With due respect to first-year netminding sensation Andrew "The Hamburlgar" Hammond, it's no coincidence removing him and inserting Anderson in net has led to Ottawa allowing just two goals in the last two games of this series after surrendering seven in the first two. Anderson has brought a calm to the Senators' defensive zone and has stopped 61 of 63 shots in Games 3 and 4, including 25 Wednesday for his third career playoff shutout. He's had some hot streaks in the past, so it's not at all out of the question to envision him giving Canadiens superstar Carey Price a run for his money and carrying the Senators back into the series.

But let's be real here – if Ottawa has to pin all their hopes on Anderson, it's going to be over for the Sens sooner than later. They need the whole roster acting in unison as a giant human battering ram if they're going to push through the wall Price puts up in Montreal's net every night. They need guys like 22-year-old center Jean-Gabriel Pageau dominating in the faceoff circle the way he did in Game 4, winning nine of 14 draws (including six of eight in the defensive zone). They need blueliner Marc Methot to give them what he gave them Wednesday: 25:23 of stellar ice time (including 3:57 on the penalty kill) and a game-high six hits. And they needed that clutch goal from Mike Hoffman, who played just 12:54, yet registered as many shots (four) as any of his teammates.

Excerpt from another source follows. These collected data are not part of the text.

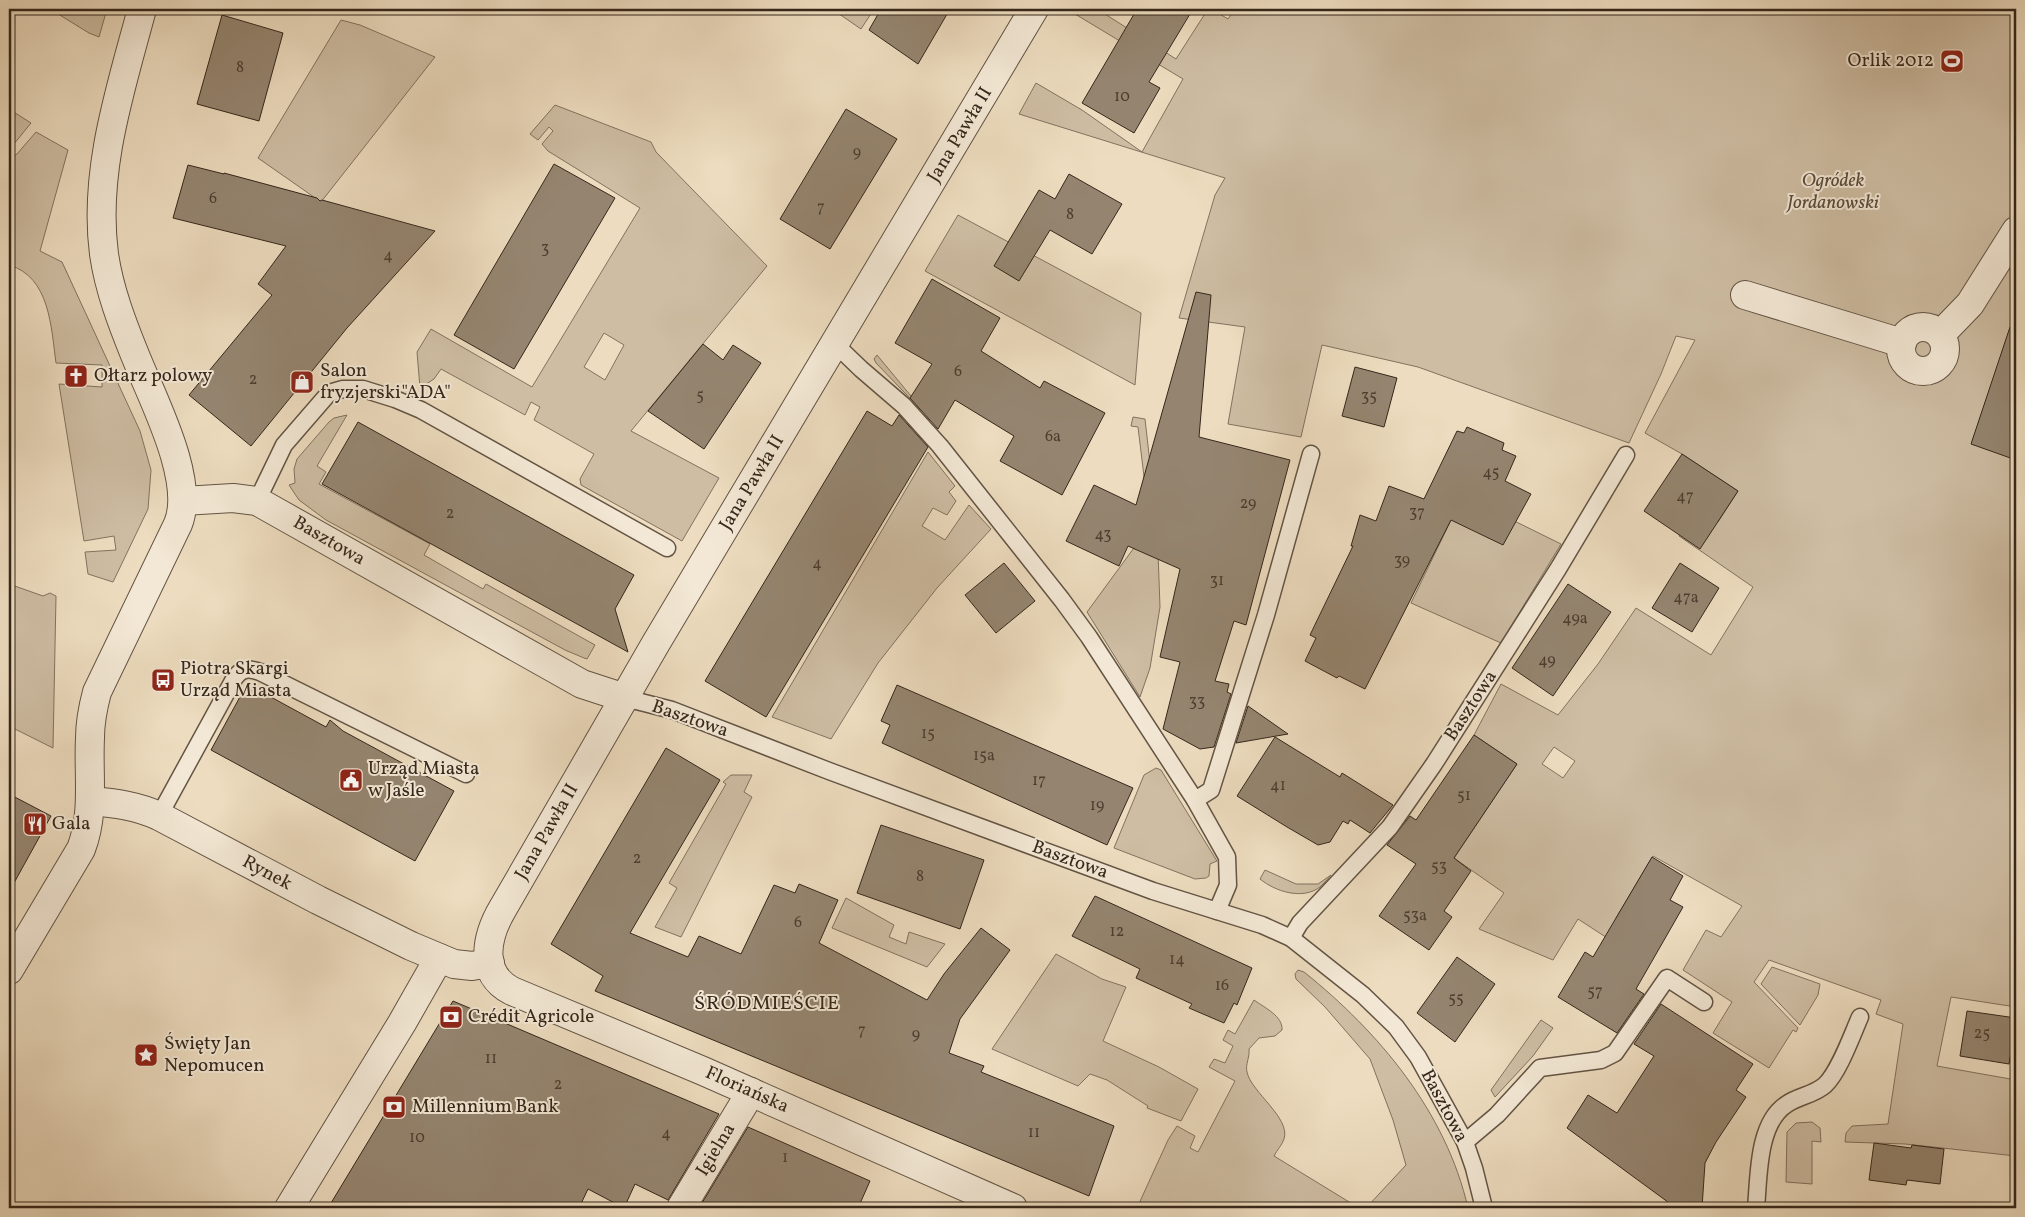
<svg xmlns="http://www.w3.org/2000/svg" width="2025" height="1217" viewBox="0 0 2025 1217" font-family="Vollkorn,serif">
<style>
.green{fill:#cebda3;stroke:#82725f;fill-rule:evenodd}
.building{fill:#958570;stroke:#35271b}
.lines{fill:none;stroke-linecap:round;stroke-linejoin:round}
.lane-casing{stroke:#635444;stroke-width:19}
.street-casing{stroke:#635444;stroke-width:30}
.lane{stroke:#f3e8d5;stroke-width:16}
.street{stroke:#f3e8d5;stroke-width:28}
.labels{text-anchor:middle;dominant-baseline:central;stroke-width:4;stroke-linejoin:round;paint-order:stroke}
.number-label{font-size:16px;fill:#4d3e30}
.poi-label{font-size:19px;fill:#35271b;stroke:#f3e8d5;text-anchor:start}
.street-label{font-size:19px;fill:#35271b;stroke:#f3e8d5}
.park-label{font-size:19px;font-style:italic;fill:#5b4c3d;stroke:#f3e8d5}
.neighbourhood-label{font-size:20px;letter-spacing:1px;fill:#35271b;stroke:#f3e8d5}
</style>
<rect width="100%" height="100%" fill="#eddcbf"/>
<filter id="stains"><feTurbulence type="fractalNoise" baseFrequency=".004" numOctaves="4"/><feColorMatrix values="0 0 0 0 .2 0 0 0 0 .09 0 0 0 0 .02 0 0 0 .5 -.17"/></filter>
<radialGradient id="worn" r=".72"><stop offset=".6" stop-color="#630" stop-opacity="0"/><stop offset="1" stop-color="#630" stop-opacity=".3"/></radialGradient>
<!-- green -->
<g class="green">
<path d="M50,9h57l-8,28 -10,-4z"/>
<path d="M832,9h42l-13,20z"/>
<path d="M1078,9h19l79,50 32,-50h3l17,10 7,-10h781v998l-65,-10 -14,69 79,14v76l-111,-12 -60,-2 1,-9 6,-7 36,-2 15,-100 -27,-10 5,-14 -112,-40 -15,22 44,46 -2,4 -3,-2 -24,38 -56,-35 19,-31 -49,-32 23,-40 15,7 21,-31 -89,-50 -37,62 2,27 -40,-26 -25,41 -74,-31 25,-36 -50,-35 63,-94 -43,-29 27,-51 57,31 40,-51 38,-56 75,47 42,-68 -74,-51 17,-27 22,13 20,-31 -56,-37 -37,-21 50,-93 -19,-4 -15,38 -32,69 -211,-76 -96,-22 -21,92 -73,-13 17,-97 -66,-9 36,-123 10,-17 -206,-64 17,-31 46,27 60,42 41,-73 -108,-65zM1554,747l21,14 -12,17 -21,-14z"/>
<path d="M341,20l19,5 75,32 -114,145 -63,-44z"/>
<path d="M555,105l96,37 5,10 111,114 -136,165 88,47 -37,63 -101,-56 -1,-6 14,-25 -60,-34 6,-13 -9,-5 -6,13 -84,-46 -7,10 -14,9 -3,-36 14,-23 101,58 108,-179 -92,-57 -6,-7 11,-13 -4,-4 -11,13 -8,-6zM604,333l20,12 -19,35 -21,-13z"/>
<path d="M9,109l22,14 -22,27z"/>
<path d="M36,132l32,18 -28,101 22,11 78,169 11,39 -3,39 -35,73 -25,-8 -3,-22 31,-2 -2,-14 -30,5 -25,-157 43,3v-22l-46,-2c-5,-36 -6,-86 -47,-98v-105l8,-6z"/>
<path d="M958,215l183,98 -6,72 -210,-114z"/>
<path d="M877,355l53,64 -54,-56 -2,-4z"/>
<path d="M347,415l-30,51 9,6 -7,12 111,60 -6,11 59,34 3,-5 109,61 -8,14 -3,-1 -19,-8 -239,-130 -27,-20 -10,-15 6,-2 -1,-14 3,-10 32,-37 5,-4z"/>
<path d="M1133,417l12,2 12,106 3,82 -10,61 -10,29 -53,-85 63,-86 -12,-99 -7,-1z"/>
<path d="M928,452l27,34 -6,6 7,9 -9,14 -14,-7 -11,18 23,14 24,-35 22,24 -54,59 -59,75 -47,76 -59,-22z"/>
<path d="M1488,508l73,36 -60,99 -90,-40 42,-87z"/>
<path d="M9,584l34,12 7,-3 6,3 -3,152 -44,-22z"/>
<path d="M1156,768l5,2 56,91 -7,3 -1,12 -3,2 -11,1 -81,-31 30,-73z"/>
<path d="M731,775h21l-8,17 8,5 -71,140 -26,-10 22,-39 -8,-5 57,-99 -3,-2z"/>
<path d="M1265,870l31,14h22l13,-9c-3,4 -7,8 -11,12 -17,13 -44,5 -60,-8z"/>
<path d="M846,898l48,27 -5,12 17,7 3,-12 36,12 -18,23 -95,-39z"/>
<path d="M1056,954l46,25 24,8 -23,54 56,26 39,22 -17,32 -34,-13 1,-2 -41,-26 -17,-6 -12,12 -86,-37z"/>
<path d="M1772,967l48,17 -2,11 -18,30 -39,-41z"/>
<path d="M1298,970l6,2c75,60 142,140 164,236h-102l40,-43 -13,-45 -23,-61 -45,-52 -29,-28 -1,-5z"/>
<path d="M1254,1000c11,8 29,16 28,30l-7,6 -16,2 -10,11c1,8 -4,16 -2,23 4,20 44,46 37,67 -2,6 -7,11 -10,17l85,52h-222l31,-68 9,-14 18,10 -5,12 8,4 37,-71 -26,-14 5,-8 11,4 8,-17 -10,-6 5,-10 7,4z"/>
<path d="M1541,1020l12,8 -20,28 -38,41 -4,-7z"/>
<path d="M1812,1122l8,6 1,14 -9,-1v43l-26,-2 1,-50 9,-9z"/>
</g>
<!-- building -->
<g class="building">
<path d="M881,9h69l-32,55 -49,-34z"/>
<path d="M1137,9h56l-44,73 11,6 -26,45 -52,-30z"/>
<path d="M222,15l61,18 -24,88 -62,-17z"/>
<path d="M846,109l51,30 -67,110 -50,-30z"/>
<path d="M554,164l61,34 -101,171 -60,-34z"/>
<path d="M188,165l36,9v-1l93,25 3,3 2,-1 113,31 -88,97 -96,118 -62,-51 83,-100 -14,-11 28,-38 -113,-28z"/>
<path d="M1069,174l53,30 -30,50 -42,-24 -31,51 -25,-15 45,-76 16,9z"/>
<path d="M932,279l68,39 -19,33 59,37 4,-7 61,32 -43,82 -62,-34 14,-25 -59,-36 -17,29 -28,-31 22,-34 -37,-21z"/>
<path d="M1196,292l15,3 -12,142 91,23 -44,165 -12,-4 -19,60 14,3 -2,8 4,2 -17,53 -14,2 -37,-20 17,-67 -20,-5 20,-88 -52,-23 -9,20 -53,-25 28,-56 42,20z"/>
<path d="M2010,327l6,1v132l-45,-16z"/>
<path d="M703,344l20,16 10,-15 28,18 -57,86 -56,-38z"/>
<path d="M1355,367l42,11 -13,49 -42,-11z"/>
<path d="M867,411l25,15 7,-11 29,32 -162,270 -61,-36z"/>
<path d="M358,422l276,153 -19,34 13,43 -306,-168z"/>
<path d="M1467,427l37,16 -2,7 14,6 -11,25 26,13 -28,51 -52,-25 -86,169 -26,-13 -2,2 -32,-17 11,-23 -6,-3 43,-89h-2l9,-31 16,6 13,-35 35,13 33,-68 7,2z"/>
<path d="M1682,454l56,37 -38,58 -56,-38z"/>
<path d="M1004,563l31,38 -39,32 -31,-38z"/>
<path d="M1680,563l39,25 -27,44 -40,-24z"/>
<path d="M1568,584l43,28 -58,84 -41,-28z"/>
<path d="M247,684l79,43 4,-7 13,11 111,60 -39,70 -204,-111z"/>
<path d="M897,685l236,103 -26,57 -225,-102 8,-18 -9,-4z"/>
<path d="M1248,706l40,28 -52,9z"/>
<path d="M1474,735l43,29 -63,94 17,13 -27,40 8,6 -23,33 -50,-34 37,-52 -29,-19 23,-29 6,4z"/>
<path d="M1275,737l65,40 2,-4 51,32 -23,28 -20,-13 -2,4 -5,-3 -13,21 -12,3 -31,-18 -50,-31z"/>
<path d="M666,748l54,32 -90,153 58,24 11,-21 42,18 33,-69 21,8 4,-9 39,16 -19,43 108,57 17,-26 37,-46 29,22 -50,69 -11,34 35,13 -3,6 133,54 -25,70 -494,-205 8,-15 -52,-32z"/>
<path d="M9,794l42,22 -42,76z"/>
<path d="M881,825l103,35 -24,69 -103,-36z"/>
<path d="M1652,857l31,19 -13,24 13,7 -47,82 8,5 -27,39 -59,-36 27,-45 8,5z"/>
<path d="M1095,896l157,72 -15,37 -3,-2 -10,20 -35,-15 3,-4 -56,-26 4,-9 -68,-33z"/>
<path d="M1457,957l38,27 -40,58 -38,-29z"/>
<path d="M453,1001l266,113 -51,86 -33,-16 -11,24 -36,-19 -9,19h-251z"/>
<path d="M1661,1004l92,60 -17,26 10,7 -30,45 -11,21 -3,45h-26l-109,-80 21,-33 29,18 37,-57 -20,-12z"/>
<path d="M1967,1011l49,7 -7,46 -49,-8z"/>
<path d="M748,1127l122,54 -12,27h-159z"/>
<path d="M1874,1143l37,5 1,-3 32,4 -4,35 -33,-4 -1,5 -37,-5z"/>
</g>
<g class="lines">
<!-- lane casing -->
<g class="lane-casing">
<g id="lane">
<path d="M835,344l26,25 43,37 36,40 122,154 27,37 106,163 32,57 1,28 -11,26"/>
<path d="M257,501l27,-56 45,-52 14,-4h20l32,10 26,11 246,138"/>
<path d="M625,698l47,12 157,61 324,120 109,34 29,13 72,57 33,32 22,30 47,85 9,26 10,40"/>
<path d="M1195,800l16,-10 55,-175 45,-161"/>
<path d="M159,816l75,-137c7,-11 15,-11 26,-7l206,102"/>
<path d="M1291,938l9,-15 90,-96 44,-63 124,-195 68,-114"/>
<path d="M1465,1142l32,-27 43,-47 61,-8 14,-7 52,-75 37,24"/>
<path d="M1756,1208c3,-31 1,-85 31,-104 11,-8 27,-9 38,-19 14,-13 27,-50 35,-68"/>
</g>
</g>
<!-- street casing -->
<g class="street-casing">
<g id="street">
<path d="M1745,295l157,48"/>
<circle cx="1923" cy="349" r="22"/>
<path d="M1941,334l29,-30 46,-73"/>
<path d="M183,501l50,-3 24,3 325,183 43,14"/>
<path d="M91,801c24,2 46,5 68,15l159,84 93,46 43,18 18,2 18,-3"/>
<path d="M9,970l72,-121c14,-36 7,-73 9,-111 0,-16 3,-31 7,-46l81,-168c18,-44 -26,-126 -43,-169 -13,-32 -26,-66 -31,-101 -11,-83 17,-166 38,-245"/>
<path d="M289,1208l113,-185 37,-65"/>
<path d="M681,1208l70,-116"/>
<path d="M1013,1208l-310,-137 -191,-80c-35,-18 -25,-56 -9,-83l153,-265 378,-634"/>
</g>
</g>
<!-- lane -->
<use href="#lane" class="lane"/>
<!-- street -->
<use href="#street" class="street"/>
</g>
<!-- icons -->
<defs>
<g id="stadium-square" transform="scale(1.25)"><rect x="-9" y="-9" width="18" height="18" rx="4" fill="#8f2418" stroke="#f3e8d5"/><path d="M0-5a6.5 5 0 1 0 0 10a6.5 5 0 1 0 0-10ZM-3.5-1.8h7v3.6h-7Z" fill="#fff"/></g>
<g id="church-square" transform="scale(1.25)"><rect x="-9" y="-9" width="18" height="18" rx="4" fill="#8f2418" stroke="#f3e8d5"/><path d="M-1.2-6h2.4v3.5h3.3v2.4h-3.3V6h-2.4V-.1h-3.3v-2.4h3.3Z" fill="#fff"/></g>
<g id="shop-square" transform="scale(1.25)"><rect x="-9" y="-9" width="18" height="18" rx="4" fill="#8f2418" stroke="#f3e8d5"/><path d="M-5-2.5h2.3a2.7 3.5 0 0 1 5.4 0H5L5.5 6h-11ZM-1.5-2.5h3a1.5 2.3 0 0 0-3 0Z" fill="#fff"/></g>
<g id="bus-square" transform="scale(1.25)"><rect x="-9" y="-9" width="18" height="18" rx="4" fill="#8f2418" stroke="#f3e8d5"/><path d="M-5-6H5V4H4V6H2V4H-2V6H-4V4H-5ZM-3.5-4V0h7V-4ZM-3.5 1.2v1.5H-2V1.2ZM2 1.2v1.5H3.5V1.2Z" fill="#fff"/></g>
<g id="civic-square" transform="scale(1.25)"><rect x="-9" y="-9" width="18" height="18" rx="4" fill="#8f2418" stroke="#f3e8d5"/><path d="M-.6-6.5H3V-4.5H.6V-3L4-1V1h2V6H-6V1h2V-1L-.6-3ZM-1.2 2.5V6h2.4V2.5Z" fill="#fff"/></g>
<g id="restaurant-square" transform="scale(1.25)"><rect x="-9" y="-9" width="18" height="18" rx="4" fill="#8f2418" stroke="#f3e8d5"/><path d="M-5-6h1v4h1v-4h1v4h1v-4h1v5L-1.5 .5V6h-2V.5L-5-1ZM5-6V6H3V1.5H1.5Q1.5-4 5-6Z" fill="#fff"/></g>
<g id="bank-square" transform="scale(1.25)"><rect x="-9" y="-9" width="18" height="18" rx="4" fill="#8f2418" stroke="#f3e8d5"/><path d="M-6-4H6V4H-6ZM0-2.3a2.3 2.3 0 1 0 0 4.6a2.3 2.3 0 1 0 0-4.6Z" fill="#fff"/></g>
<g id="sight-square" transform="scale(1.25)"><rect x="-9" y="-9" width="18" height="18" rx="4" fill="#8f2418" stroke="#f3e8d5"/><path d="M0-6L1.8-2.2L6-1.7L2.9 1.2L3.7 5.4L0 3.3L-3.7 5.4L-2.9 1.2L-6-1.7L-1.8-2.2Z" fill="#fff"/></g>
</defs>
<g fill-rule="evenodd">
<use href="#stadium-square" x="1952" y="61"/>
<use href="#church-square" x="76" y="376"/>
<use href="#shop-square" x="302" y="382"/>
<use href="#bus-square" x="163" y="680"/>
<use href="#civic-square" x="351" y="780"/>
<use href="#restaurant-square" x="35" y="824"/>
<use href="#bank-square" x="451" y="1017"/>
<use href="#sight-square" x="146" y="1055"/>
<use href="#bank-square" x="394" y="1107"/>
</g>
<g class="labels">
<!-- number labels -->
<g class="number-label">
<text x="240" y="68">8</text>
<text x="1122" y="97">10</text>
<text x="857" y="153">9</text>
<text x="213" y="199">6</text>
<text x="821" y="208">7</text>
<text x="1070" y="215">8</text>
<text x="545" y="249">3</text>
<text x="388" y="256">4</text>
<text x="958" y="372">6</text>
<text x="253" y="380">2</text>
<text x="700" y="396">5</text>
<text x="1369" y="397">35</text>
<text x="1053" y="437">6a</text>
<text x="1491" y="473">45</text>
<text x="1685" y="497">47</text>
<text x="1248" y="504">29</text>
<text x="1417" y="513">37</text>
<text x="450" y="514">2</text>
<text x="1103" y="535">43</text>
<text x="1402" y="561">39</text>
<text x="817" y="564">4</text>
<text x="1217" y="581">31</text>
<text x="1686" y="598">47a</text>
<text x="1575" y="619">49a</text>
<text x="1547" y="661">49</text>
<text x="1197" y="702">33</text>
<text x="928" y="734">15</text>
<text x="984" y="756">15a</text>
<text x="1039" y="781">17</text>
<text x="1278" y="786">41</text>
<text x="1464" y="796">51</text>
<text x="1097" y="806">19</text>
<text x="637" y="859">2</text>
<text x="1439" y="867">53</text>
<text x="920" y="877">8</text>
<text x="1415" y="916">53a</text>
<text x="798" y="923">6</text>
<text x="1117" y="932">12</text>
<text x="1177" y="960">14</text>
<text x="1222" y="986">16</text>
<text x="1595" y="992">57</text>
<text x="1456" y="999">55</text>
<text x="862" y="1031">7</text>
<text x="1982" y="1034">25</text>
<text x="916" y="1035">9</text>
<text x="491" y="1059">11</text>
<text x="558" y="1085">2</text>
<text x="1034" y="1133">11</text>
<text x="666" y="1134">4</text>
<text x="417" y="1138">10</text>
<text x="785" y="1158">1</text>
</g>
<!-- poi labels -->
<g class="poi-label">
<text x="1934" y="61" text-anchor="end">Orlik 2012</text>
<text x="320" y="371">Salon<tspan x="320" dy="22">fryzjerski"ADA"</tspan></text>
<text x="94" y="376">Ołtarz polowy</text>
<text x="180" y="669">Piotra Skargi<tspan x="180" dy="22">Urząd Miasta</tspan></text>
<text x="368" y="769">Urząd Miasta<tspan x="368" dy="22">w Jaśle</tspan></text>
<text x="52" y="824">Gala</text>
<text x="468" y="1017">Crédit Agricole</text>
<text x="164" y="1044">Święty Jan<tspan x="164" dy="22">Nepomucen</tspan></text>
<text x="412" y="1107">Millennium Bank</text>
</g>
<!-- street labels -->
<g class="street-label">
<text transform="translate(960 135) rotate(-59)">Jana Pawła II</text>
<text transform="translate(752 483) rotate(-59)">Jana Pawła II</text>
<text transform="translate(329 541) rotate(30)">Basztowa</text>
<text transform="translate(1471 706) rotate(-57)">Basztowa</text>
<text transform="translate(690 719) rotate(19)">Basztowa</text>
<text transform="translate(547 832) rotate(-60)">Jana Pawła II</text>
<text transform="translate(1070 860) rotate(20)">Basztowa</text>
<text transform="translate(267 873) rotate(28)">Rynek</text>
<text transform="translate(747 1090) rotate(24)">Floriańska</text>
<text transform="translate(1444 1106) rotate(62)">Basztowa</text>
<text transform="translate(716 1150) rotate(-59)">Igielna</text>
</g>
<!-- park labels -->
<g class="park-label">
<text x="1833" y="181">Ogródek<tspan x="1833" dy="22">Jordanowski</tspan></text>
</g>
<!-- neighbourhood labels -->
<g class="neighbourhood-label">
<text x="767" y="1004">ŚRÓDMIEŚCIE</text>
</g>
</g>
<!-- margin -->
<rect width="2025" height="1217" fill="none" stroke="#eddcbf" stroke-width="30"/>
<rect x="10" y="10" width="2005" height="1197" fill="none" stroke="#35271b" stroke-width="2.5"/>
<rect x="15" y="15" width="1995" height="1187" fill="none" stroke="#35271b"/>
<rect width="100%" height="100%" filter="url(#stains)"/>
<rect width="100%" height="100%" fill="url(#worn)"/>
</svg>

The Canadiens did have some excellent scoring opportunities – most notably, Brandon Prust's shorthanded breakaway in the second frame – but the Senators cut down on Montreal's shot attempts in every period (from 11 in the first, to 10 in the second, and just seven in the third) while increasing their own shot count after every 20-minute interval. That's the sign of a disciplined team the Habs can't take lightly at this point. Ottawa has found its groove with Anderson, and the memory of their stirring run to the playoffs isn't so faded that they stopped believing in themselves after going down 3-0. Being swept would have been an indignity to the great character the Sens have shown, and now that they understand the Canadiens can be beaten, they've got something to build on.

That said, Game 5 is set for Friday back in Montreal, meaning the Senators will have that much tougher a job of avoiding elimination. They've made an art out of obliterating expectations this season, and there's enough inspiration around the organization to keep them focused, but they're probably going to need every last bit of it wrenched from every part of every player to defeat the Habs three more times. Price alone is reason enough to be cynical of Ottawa's odds of success, but Game 4 demonstrated there is a possibility, remote though it may be, of it occurring.

So far this year, some remote possibilities have gotten the Ottawa Senators to some magical places. So you never know.